- **What to produce**
Which lines in the rows below contain the word "that", counting only matches with the same capitalization? Copy each such line in full.

- **Excerpted records**
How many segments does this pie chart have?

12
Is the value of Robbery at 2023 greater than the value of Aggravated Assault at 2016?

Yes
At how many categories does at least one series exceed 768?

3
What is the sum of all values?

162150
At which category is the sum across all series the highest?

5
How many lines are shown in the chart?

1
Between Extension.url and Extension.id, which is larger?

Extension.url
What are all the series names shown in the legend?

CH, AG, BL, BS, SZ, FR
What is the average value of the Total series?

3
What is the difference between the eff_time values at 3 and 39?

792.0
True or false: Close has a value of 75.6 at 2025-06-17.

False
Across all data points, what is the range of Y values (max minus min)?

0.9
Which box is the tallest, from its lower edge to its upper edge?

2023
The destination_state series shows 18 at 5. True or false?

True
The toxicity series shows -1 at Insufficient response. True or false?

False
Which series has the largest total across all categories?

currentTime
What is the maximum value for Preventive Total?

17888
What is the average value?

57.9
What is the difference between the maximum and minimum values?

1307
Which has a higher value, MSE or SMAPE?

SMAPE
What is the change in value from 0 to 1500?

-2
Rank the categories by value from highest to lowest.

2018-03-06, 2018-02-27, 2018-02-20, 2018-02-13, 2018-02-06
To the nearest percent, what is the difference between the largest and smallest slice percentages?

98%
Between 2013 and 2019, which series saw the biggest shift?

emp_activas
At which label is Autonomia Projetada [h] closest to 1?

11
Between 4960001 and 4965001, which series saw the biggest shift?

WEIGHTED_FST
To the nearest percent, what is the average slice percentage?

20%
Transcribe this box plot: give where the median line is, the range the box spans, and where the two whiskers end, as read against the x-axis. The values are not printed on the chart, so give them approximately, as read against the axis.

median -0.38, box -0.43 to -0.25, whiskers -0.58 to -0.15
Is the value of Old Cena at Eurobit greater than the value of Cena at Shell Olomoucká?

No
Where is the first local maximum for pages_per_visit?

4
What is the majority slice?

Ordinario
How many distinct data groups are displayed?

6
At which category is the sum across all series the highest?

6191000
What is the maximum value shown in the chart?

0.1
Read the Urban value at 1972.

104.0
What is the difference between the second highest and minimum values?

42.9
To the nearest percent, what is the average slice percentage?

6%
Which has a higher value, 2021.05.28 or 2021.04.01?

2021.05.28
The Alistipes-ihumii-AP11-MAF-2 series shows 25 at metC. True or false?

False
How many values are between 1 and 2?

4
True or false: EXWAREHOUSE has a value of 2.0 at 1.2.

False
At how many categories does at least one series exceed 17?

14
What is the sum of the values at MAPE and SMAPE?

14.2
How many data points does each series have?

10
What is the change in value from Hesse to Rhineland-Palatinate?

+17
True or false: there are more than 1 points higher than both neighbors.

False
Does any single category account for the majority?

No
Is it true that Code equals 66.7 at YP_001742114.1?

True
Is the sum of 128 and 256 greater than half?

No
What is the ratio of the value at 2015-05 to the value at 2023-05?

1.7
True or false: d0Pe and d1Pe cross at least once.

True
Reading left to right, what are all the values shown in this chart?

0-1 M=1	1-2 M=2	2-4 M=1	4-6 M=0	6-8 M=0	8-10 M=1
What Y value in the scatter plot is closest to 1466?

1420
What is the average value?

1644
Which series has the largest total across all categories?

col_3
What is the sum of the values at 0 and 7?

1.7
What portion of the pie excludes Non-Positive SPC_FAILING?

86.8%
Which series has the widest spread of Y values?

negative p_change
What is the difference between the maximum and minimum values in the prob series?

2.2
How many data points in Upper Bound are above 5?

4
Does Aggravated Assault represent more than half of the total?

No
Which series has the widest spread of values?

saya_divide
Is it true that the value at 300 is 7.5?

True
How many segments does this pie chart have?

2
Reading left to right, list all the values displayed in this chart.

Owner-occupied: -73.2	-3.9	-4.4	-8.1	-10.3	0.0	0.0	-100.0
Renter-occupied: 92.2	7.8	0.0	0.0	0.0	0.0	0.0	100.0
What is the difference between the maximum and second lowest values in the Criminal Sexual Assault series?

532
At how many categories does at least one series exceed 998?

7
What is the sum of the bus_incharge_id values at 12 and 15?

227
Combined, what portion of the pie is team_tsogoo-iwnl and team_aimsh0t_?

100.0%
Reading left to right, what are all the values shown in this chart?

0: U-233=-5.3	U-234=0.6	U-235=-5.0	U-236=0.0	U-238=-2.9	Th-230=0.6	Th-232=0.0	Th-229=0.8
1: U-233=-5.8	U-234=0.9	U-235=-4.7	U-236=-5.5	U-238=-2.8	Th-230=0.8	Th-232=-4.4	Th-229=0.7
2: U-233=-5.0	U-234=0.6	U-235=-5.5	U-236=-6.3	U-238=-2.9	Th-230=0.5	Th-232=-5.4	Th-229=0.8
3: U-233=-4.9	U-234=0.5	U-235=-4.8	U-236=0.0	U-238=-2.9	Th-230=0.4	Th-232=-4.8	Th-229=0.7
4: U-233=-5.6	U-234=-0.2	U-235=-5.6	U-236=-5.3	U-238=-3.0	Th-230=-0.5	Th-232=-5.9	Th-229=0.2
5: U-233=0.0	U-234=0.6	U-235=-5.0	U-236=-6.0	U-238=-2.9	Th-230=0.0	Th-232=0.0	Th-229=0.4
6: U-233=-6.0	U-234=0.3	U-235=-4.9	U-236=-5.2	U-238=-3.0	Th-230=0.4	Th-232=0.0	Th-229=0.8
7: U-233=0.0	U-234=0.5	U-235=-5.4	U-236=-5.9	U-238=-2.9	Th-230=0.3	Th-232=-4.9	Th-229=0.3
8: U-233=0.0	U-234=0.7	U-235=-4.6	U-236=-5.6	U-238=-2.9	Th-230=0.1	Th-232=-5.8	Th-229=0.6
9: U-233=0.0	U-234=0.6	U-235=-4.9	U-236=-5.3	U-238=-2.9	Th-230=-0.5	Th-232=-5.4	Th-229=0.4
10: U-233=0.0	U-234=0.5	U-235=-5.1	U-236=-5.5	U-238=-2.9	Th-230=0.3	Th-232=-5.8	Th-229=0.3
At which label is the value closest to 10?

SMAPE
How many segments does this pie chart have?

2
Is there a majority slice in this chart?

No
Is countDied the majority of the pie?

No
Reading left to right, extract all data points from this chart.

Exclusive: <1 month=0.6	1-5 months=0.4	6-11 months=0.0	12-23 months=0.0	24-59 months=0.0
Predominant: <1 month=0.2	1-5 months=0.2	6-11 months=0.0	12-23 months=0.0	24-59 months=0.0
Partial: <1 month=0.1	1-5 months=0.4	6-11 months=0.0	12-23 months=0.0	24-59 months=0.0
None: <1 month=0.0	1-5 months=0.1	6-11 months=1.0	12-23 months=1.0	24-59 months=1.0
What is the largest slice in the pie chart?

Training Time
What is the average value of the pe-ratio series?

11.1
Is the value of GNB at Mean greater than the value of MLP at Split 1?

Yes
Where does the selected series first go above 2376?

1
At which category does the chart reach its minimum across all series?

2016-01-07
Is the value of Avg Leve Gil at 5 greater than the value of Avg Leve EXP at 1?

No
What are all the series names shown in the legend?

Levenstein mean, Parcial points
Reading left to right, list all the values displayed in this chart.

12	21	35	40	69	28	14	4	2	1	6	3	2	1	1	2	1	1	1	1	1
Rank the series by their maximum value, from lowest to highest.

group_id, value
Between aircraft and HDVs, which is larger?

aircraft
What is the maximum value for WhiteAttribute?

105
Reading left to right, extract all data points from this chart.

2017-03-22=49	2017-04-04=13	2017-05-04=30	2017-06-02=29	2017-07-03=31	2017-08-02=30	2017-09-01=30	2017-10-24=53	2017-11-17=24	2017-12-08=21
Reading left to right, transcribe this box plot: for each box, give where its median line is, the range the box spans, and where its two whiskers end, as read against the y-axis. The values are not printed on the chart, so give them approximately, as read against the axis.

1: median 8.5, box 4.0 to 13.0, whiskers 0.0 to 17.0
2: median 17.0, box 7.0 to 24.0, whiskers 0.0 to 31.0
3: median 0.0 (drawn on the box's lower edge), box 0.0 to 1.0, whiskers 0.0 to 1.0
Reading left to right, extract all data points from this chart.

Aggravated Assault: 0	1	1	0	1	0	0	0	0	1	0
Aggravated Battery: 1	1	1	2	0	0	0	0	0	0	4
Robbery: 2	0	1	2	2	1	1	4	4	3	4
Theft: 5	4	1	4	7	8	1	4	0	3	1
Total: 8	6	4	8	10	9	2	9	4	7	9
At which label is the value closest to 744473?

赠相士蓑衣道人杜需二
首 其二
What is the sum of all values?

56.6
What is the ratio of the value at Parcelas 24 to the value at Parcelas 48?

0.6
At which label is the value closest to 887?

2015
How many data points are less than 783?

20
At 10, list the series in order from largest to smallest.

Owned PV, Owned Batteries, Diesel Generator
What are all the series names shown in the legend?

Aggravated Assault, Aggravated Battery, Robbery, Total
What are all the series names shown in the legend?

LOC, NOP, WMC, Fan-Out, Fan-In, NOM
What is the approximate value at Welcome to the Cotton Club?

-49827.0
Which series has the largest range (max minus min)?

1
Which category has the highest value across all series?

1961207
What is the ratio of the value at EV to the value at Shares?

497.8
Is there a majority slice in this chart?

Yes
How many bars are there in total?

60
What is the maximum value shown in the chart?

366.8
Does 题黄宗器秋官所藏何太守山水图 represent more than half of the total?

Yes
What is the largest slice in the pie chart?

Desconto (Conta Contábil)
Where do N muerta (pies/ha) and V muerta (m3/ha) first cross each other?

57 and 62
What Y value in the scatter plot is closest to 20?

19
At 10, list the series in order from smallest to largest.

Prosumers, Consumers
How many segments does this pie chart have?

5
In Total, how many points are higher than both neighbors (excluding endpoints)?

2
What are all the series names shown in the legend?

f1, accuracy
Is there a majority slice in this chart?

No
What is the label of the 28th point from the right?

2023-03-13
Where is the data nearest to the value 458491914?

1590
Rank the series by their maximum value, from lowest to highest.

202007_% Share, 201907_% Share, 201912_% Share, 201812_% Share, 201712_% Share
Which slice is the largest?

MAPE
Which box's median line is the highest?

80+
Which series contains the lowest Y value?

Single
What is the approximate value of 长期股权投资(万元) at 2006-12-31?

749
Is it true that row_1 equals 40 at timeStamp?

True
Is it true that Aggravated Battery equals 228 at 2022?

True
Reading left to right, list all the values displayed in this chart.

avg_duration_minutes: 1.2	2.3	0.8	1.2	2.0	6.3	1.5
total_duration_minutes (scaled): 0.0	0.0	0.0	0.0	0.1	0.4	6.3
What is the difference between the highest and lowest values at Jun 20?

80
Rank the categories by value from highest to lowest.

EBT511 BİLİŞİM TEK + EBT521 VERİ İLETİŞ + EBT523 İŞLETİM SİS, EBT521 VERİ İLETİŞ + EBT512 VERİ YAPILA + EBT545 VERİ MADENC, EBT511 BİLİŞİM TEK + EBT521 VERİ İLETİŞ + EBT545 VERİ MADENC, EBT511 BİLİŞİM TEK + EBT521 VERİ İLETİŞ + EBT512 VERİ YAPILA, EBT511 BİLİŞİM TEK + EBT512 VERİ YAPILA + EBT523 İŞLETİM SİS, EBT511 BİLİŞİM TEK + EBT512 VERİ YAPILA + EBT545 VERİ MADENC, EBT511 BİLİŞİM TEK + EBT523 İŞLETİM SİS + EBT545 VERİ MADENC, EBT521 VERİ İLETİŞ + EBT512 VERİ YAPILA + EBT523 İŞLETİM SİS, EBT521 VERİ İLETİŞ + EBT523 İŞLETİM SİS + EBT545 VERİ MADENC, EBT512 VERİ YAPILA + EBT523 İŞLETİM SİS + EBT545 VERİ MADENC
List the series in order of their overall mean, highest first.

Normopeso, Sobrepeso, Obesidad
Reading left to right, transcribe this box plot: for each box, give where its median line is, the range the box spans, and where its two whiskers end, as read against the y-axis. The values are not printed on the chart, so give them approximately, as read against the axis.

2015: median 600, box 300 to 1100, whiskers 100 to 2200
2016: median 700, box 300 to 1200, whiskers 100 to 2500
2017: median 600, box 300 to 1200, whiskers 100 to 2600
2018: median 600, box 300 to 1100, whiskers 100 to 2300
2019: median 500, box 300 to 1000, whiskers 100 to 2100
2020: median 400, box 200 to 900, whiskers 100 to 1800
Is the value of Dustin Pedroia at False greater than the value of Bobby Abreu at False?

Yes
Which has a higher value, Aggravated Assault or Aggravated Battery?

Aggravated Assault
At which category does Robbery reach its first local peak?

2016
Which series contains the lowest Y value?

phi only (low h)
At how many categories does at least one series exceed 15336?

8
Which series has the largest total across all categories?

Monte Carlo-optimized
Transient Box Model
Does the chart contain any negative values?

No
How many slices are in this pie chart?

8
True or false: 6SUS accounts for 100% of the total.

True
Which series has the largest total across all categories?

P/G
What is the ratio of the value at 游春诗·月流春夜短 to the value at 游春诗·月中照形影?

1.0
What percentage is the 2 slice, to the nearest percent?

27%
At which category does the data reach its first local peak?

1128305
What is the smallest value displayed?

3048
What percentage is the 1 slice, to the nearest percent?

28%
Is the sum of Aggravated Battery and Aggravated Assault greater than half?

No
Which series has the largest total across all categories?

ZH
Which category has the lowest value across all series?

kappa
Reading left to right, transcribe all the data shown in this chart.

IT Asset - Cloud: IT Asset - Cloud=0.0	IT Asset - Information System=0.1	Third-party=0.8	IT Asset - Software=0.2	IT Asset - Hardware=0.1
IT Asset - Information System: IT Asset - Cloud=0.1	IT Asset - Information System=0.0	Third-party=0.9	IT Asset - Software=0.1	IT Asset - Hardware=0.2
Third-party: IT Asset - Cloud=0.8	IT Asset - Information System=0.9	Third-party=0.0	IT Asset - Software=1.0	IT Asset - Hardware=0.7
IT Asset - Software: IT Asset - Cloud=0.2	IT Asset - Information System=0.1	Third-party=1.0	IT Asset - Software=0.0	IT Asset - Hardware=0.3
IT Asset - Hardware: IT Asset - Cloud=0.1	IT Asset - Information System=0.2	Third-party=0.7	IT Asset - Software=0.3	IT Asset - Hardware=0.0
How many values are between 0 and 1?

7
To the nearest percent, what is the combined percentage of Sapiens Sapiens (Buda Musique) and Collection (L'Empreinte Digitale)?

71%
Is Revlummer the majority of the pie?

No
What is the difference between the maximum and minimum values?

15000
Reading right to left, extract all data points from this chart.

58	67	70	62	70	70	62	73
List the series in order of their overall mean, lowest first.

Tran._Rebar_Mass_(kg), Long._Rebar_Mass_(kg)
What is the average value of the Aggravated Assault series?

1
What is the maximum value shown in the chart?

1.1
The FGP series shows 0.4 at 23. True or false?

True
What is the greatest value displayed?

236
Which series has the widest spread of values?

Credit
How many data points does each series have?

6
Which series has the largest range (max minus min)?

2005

- **Solution**
Is it true that Code equals 66.7 at YP_001742114.1?
Is it true that the value at 300 is 7.5?
Is it true that row_1 equals 40 at timeStamp?
Is it true that Aggravated Battery equals 228 at 2022?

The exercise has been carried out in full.